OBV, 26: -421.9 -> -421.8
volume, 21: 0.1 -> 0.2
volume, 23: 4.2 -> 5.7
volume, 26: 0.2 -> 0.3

- - - - - - -

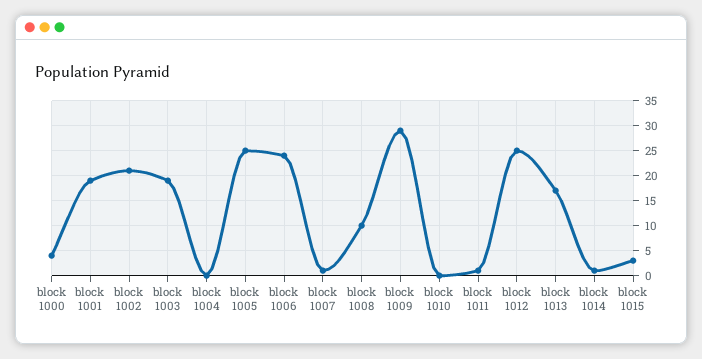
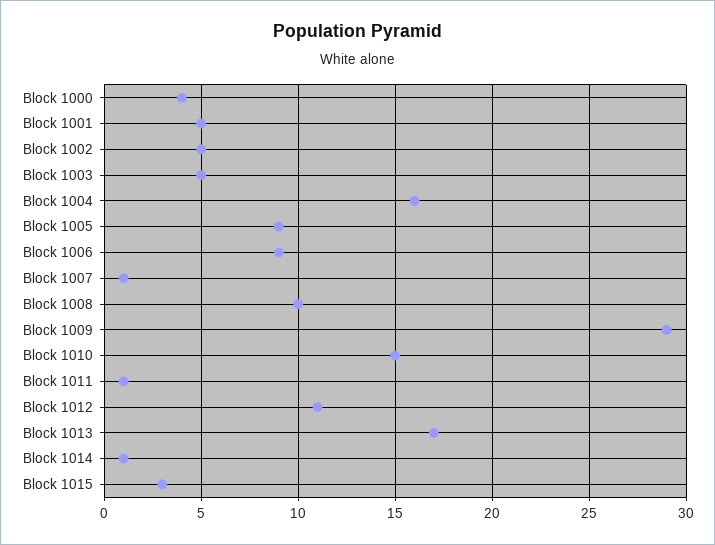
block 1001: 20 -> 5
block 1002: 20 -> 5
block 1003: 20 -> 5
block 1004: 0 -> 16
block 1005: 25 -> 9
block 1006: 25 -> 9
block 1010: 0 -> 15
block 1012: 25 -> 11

- - - - - - -

**Work instruction**
Extract the lines of the preceding material that run from the line with "OBV, 26: -421.9 -> -421.8" through the line with "volume, 26: 0.2 -> 0.3", inclusive, reproducing them exactly and adding nothing.

**The completed task**
OBV, 26: -421.9 -> -421.8
volume, 21: 0.1 -> 0.2
volume, 23: 4.2 -> 5.7
volume, 26: 0.2 -> 0.3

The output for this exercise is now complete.